_What to produce:_
Switch every "skLineSegment" to "skLine" in the records, from their first line through the line containing "v(1.13, 12.95) *", and return only those lines with nothing else altered.

_Raw data:_

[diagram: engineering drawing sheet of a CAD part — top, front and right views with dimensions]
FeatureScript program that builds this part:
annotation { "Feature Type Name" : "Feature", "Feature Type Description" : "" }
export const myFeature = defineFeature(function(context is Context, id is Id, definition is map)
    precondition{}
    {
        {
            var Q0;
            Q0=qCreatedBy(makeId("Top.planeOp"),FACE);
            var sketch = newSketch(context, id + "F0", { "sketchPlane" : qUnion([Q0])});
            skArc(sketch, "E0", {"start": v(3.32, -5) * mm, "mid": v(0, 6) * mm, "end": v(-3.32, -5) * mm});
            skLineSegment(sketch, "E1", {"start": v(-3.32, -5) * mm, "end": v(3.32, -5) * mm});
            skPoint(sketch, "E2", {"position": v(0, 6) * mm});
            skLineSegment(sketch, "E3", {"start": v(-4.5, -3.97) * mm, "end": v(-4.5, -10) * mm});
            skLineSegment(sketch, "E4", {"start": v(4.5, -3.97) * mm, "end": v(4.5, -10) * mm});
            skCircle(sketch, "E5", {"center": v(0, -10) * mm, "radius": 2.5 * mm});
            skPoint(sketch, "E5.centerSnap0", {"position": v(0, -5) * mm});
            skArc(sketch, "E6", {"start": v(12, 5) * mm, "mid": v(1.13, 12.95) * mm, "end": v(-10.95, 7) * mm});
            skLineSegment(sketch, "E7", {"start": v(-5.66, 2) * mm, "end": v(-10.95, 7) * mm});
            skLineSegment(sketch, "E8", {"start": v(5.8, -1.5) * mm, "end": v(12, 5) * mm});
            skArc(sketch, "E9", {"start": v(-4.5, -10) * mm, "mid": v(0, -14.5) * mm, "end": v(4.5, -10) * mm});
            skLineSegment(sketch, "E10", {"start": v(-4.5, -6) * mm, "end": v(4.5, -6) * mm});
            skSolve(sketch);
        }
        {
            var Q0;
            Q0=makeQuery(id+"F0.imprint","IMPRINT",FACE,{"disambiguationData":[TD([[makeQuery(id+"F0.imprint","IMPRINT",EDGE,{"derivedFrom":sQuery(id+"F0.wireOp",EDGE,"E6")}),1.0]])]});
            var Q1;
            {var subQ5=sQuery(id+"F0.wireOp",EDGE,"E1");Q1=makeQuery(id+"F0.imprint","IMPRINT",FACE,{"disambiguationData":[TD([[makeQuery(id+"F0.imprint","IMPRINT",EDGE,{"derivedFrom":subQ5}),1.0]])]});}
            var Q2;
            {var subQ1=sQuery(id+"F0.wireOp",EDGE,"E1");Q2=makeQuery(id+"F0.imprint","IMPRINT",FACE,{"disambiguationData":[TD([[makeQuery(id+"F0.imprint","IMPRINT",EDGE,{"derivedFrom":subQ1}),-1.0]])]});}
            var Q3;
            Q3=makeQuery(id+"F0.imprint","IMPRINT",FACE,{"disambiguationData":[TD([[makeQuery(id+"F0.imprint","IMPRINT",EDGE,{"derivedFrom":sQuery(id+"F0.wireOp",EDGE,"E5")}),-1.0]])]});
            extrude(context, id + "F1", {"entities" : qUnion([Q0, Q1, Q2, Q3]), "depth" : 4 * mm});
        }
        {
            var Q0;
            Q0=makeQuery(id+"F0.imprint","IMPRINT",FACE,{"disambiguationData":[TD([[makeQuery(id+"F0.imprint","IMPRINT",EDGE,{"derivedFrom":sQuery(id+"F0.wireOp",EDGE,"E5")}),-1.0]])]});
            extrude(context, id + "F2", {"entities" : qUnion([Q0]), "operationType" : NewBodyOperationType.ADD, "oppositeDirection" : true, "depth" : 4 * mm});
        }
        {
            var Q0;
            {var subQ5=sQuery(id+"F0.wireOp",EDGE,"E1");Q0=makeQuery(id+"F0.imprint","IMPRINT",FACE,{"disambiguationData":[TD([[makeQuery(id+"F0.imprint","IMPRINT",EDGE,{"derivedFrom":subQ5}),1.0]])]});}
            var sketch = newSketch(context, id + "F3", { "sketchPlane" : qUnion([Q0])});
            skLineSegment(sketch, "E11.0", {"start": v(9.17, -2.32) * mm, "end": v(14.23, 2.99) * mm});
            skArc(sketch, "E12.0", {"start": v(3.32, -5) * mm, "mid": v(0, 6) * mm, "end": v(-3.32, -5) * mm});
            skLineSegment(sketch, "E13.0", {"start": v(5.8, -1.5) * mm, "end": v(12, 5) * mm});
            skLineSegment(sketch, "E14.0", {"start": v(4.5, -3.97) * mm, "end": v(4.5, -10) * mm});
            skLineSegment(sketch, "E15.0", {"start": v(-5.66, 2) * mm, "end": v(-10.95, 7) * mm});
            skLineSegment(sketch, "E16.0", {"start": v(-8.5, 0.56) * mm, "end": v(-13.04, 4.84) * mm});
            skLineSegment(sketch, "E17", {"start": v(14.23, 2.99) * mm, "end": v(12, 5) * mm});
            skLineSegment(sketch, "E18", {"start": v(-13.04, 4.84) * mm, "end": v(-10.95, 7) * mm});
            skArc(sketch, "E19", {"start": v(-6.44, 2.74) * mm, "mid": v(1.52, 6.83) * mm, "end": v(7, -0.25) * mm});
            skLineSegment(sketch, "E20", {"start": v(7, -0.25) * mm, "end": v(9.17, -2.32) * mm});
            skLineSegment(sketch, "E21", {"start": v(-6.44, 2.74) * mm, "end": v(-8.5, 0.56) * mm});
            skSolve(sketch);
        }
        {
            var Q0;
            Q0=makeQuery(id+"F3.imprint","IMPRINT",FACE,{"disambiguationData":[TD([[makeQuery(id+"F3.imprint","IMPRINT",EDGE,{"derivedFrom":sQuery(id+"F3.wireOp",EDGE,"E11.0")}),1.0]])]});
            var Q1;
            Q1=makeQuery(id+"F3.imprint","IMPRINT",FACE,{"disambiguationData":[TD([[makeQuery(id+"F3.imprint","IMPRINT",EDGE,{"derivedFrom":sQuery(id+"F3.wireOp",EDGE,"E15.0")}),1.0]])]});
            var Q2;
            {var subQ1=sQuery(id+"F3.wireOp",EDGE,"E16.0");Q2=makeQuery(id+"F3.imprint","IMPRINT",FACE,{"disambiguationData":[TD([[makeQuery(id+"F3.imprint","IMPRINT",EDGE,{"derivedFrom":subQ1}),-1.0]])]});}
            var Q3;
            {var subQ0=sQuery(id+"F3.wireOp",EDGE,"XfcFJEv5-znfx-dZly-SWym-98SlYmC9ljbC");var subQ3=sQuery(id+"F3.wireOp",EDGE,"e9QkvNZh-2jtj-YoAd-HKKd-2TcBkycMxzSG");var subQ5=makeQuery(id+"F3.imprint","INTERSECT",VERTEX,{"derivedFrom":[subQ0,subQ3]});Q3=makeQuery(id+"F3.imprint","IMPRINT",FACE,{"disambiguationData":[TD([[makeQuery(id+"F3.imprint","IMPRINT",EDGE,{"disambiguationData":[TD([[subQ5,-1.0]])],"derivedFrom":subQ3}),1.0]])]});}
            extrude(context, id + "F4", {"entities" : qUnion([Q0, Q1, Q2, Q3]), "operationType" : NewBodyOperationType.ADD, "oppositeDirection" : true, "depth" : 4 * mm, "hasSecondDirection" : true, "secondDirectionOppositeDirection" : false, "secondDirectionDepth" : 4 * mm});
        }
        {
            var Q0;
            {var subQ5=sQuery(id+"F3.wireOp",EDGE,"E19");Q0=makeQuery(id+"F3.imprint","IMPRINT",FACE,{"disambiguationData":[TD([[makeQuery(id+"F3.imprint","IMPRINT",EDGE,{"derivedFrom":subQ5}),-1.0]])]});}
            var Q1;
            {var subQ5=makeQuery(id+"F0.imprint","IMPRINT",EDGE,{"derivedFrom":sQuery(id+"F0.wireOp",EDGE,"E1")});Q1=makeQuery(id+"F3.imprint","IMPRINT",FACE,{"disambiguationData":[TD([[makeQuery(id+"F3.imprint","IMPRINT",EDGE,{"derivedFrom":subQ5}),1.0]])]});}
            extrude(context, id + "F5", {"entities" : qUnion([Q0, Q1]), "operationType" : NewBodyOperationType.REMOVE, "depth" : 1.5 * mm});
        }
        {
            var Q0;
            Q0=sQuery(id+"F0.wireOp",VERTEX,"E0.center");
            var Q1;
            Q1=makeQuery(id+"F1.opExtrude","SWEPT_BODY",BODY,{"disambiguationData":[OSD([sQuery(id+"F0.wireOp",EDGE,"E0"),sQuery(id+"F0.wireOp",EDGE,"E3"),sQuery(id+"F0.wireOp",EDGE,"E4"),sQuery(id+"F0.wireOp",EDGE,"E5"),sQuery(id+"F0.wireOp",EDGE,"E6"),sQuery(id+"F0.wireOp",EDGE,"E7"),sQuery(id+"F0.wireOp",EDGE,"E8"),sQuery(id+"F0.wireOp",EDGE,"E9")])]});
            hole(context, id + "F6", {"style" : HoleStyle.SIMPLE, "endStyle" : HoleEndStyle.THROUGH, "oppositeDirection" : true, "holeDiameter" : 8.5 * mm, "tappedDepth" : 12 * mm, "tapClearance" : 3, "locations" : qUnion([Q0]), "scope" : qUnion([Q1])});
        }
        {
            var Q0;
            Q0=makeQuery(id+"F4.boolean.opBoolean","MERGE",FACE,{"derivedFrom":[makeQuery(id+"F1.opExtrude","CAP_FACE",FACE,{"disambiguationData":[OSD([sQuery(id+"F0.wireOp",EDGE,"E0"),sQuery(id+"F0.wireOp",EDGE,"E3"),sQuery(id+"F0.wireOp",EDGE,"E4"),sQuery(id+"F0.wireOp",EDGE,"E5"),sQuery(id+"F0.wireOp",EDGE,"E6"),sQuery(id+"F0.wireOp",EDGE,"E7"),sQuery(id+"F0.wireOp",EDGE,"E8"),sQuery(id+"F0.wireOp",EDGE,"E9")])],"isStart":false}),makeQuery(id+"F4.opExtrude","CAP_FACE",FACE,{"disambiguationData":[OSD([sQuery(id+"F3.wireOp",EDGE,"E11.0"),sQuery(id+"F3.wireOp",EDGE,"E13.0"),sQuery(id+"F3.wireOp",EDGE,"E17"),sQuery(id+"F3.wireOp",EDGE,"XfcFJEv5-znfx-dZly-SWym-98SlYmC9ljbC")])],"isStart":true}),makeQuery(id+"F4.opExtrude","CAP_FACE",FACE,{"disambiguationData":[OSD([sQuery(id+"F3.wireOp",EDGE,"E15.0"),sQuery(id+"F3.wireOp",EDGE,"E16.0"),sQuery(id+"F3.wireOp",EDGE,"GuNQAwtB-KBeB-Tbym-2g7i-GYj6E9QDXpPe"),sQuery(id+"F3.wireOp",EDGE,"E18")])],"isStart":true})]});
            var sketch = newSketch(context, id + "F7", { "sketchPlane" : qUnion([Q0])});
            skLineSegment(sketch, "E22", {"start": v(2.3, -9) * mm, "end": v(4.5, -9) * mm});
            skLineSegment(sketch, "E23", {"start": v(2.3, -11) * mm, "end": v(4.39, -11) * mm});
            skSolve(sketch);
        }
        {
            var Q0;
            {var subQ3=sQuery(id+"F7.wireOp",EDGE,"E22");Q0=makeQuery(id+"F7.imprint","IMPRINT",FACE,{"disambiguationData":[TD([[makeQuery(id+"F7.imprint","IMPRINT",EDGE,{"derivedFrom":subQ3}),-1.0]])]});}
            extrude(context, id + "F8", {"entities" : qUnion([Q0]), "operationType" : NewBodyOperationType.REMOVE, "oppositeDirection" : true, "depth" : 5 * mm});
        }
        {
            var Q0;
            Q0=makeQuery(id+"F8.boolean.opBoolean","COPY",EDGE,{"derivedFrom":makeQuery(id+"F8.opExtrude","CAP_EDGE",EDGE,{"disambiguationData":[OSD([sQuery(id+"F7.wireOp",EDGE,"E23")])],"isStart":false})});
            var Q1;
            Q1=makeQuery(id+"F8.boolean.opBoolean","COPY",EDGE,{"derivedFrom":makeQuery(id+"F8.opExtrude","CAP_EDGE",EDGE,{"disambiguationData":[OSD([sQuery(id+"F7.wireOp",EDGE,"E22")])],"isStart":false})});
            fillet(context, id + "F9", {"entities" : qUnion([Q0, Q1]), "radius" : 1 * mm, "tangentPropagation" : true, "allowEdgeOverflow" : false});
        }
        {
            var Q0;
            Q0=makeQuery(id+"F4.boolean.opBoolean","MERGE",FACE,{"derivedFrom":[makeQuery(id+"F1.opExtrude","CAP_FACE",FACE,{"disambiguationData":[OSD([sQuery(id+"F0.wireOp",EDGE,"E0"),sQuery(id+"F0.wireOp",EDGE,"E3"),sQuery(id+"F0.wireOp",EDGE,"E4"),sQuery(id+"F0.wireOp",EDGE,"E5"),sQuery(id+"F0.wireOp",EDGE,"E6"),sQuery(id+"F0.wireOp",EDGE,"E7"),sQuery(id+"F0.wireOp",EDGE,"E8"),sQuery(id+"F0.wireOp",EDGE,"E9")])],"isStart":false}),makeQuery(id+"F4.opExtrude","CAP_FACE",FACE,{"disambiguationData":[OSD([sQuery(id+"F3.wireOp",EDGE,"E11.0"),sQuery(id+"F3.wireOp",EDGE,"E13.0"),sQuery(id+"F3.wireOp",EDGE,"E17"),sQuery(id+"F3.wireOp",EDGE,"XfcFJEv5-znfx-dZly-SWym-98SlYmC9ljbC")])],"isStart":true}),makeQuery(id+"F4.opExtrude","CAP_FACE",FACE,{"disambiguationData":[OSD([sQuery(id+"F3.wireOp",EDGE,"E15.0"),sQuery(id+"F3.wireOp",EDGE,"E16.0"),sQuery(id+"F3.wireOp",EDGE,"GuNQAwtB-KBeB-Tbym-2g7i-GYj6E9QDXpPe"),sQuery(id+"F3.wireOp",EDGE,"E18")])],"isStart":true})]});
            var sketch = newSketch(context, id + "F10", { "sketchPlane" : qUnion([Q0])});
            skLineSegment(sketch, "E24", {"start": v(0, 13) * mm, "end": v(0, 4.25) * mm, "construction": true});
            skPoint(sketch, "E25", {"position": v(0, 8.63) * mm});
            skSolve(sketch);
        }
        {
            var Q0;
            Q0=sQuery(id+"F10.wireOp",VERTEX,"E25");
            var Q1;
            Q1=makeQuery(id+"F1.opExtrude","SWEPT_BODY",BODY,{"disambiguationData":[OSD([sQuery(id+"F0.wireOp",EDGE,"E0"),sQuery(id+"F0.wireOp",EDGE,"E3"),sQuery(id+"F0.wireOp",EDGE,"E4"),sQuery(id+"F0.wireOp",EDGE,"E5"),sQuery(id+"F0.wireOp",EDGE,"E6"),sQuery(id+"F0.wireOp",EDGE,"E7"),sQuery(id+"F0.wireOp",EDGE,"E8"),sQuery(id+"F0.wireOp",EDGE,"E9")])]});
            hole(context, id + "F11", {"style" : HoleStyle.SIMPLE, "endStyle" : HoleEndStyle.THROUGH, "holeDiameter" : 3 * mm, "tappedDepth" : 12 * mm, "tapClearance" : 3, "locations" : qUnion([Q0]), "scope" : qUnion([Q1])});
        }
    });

_Exercise result:_
[diagram: engineering drawing sheet of a CAD part — top, front and right views with dimensions]
FeatureScript program that builds this part:
annotation { "Feature Type Name" : "Feature", "Feature Type Description" : "" }
export const myFeature = defineFeature(function(context is Context, id is Id, definition is map)
    precondition{}
    {
        {
            var Q0;
            Q0=qCreatedBy(makeId("Top.planeOp"),FACE);
            var sketch = newSketch(context, id + "F0", { "sketchPlane" : qUnion([Q0])});
            skArc(sketch, "E0", {"start": v(3.32, -5) * mm, "mid": v(0, 6) * mm, "end": v(-3.32, -5) * mm});
            skLine(sketch, "E1", {"start": v(-3.32, -5) * mm, "end": v(3.32, -5) * mm});
            skPoint(sketch, "E2", {"position": v(0, 6) * mm});
            skLine(sketch, "E3", {"start": v(-4.5, -3.97) * mm, "end": v(-4.5, -10) * mm});
            skLine(sketch, "E4", {"start": v(4.5, -3.97) * mm, "end": v(4.5, -10) * mm});
            skCircle(sketch, "E5", {"center": v(0, -10) * mm, "radius": 2.5 * mm});
            skPoint(sketch, "E5.centerSnap0", {"position": v(0, -5) * mm});
            skArc(sketch, "E6", {"start": v(12, 5) * mm, "mid": v(1.13, 12.95) * mm, "end": v(-10.95, 7) * mm});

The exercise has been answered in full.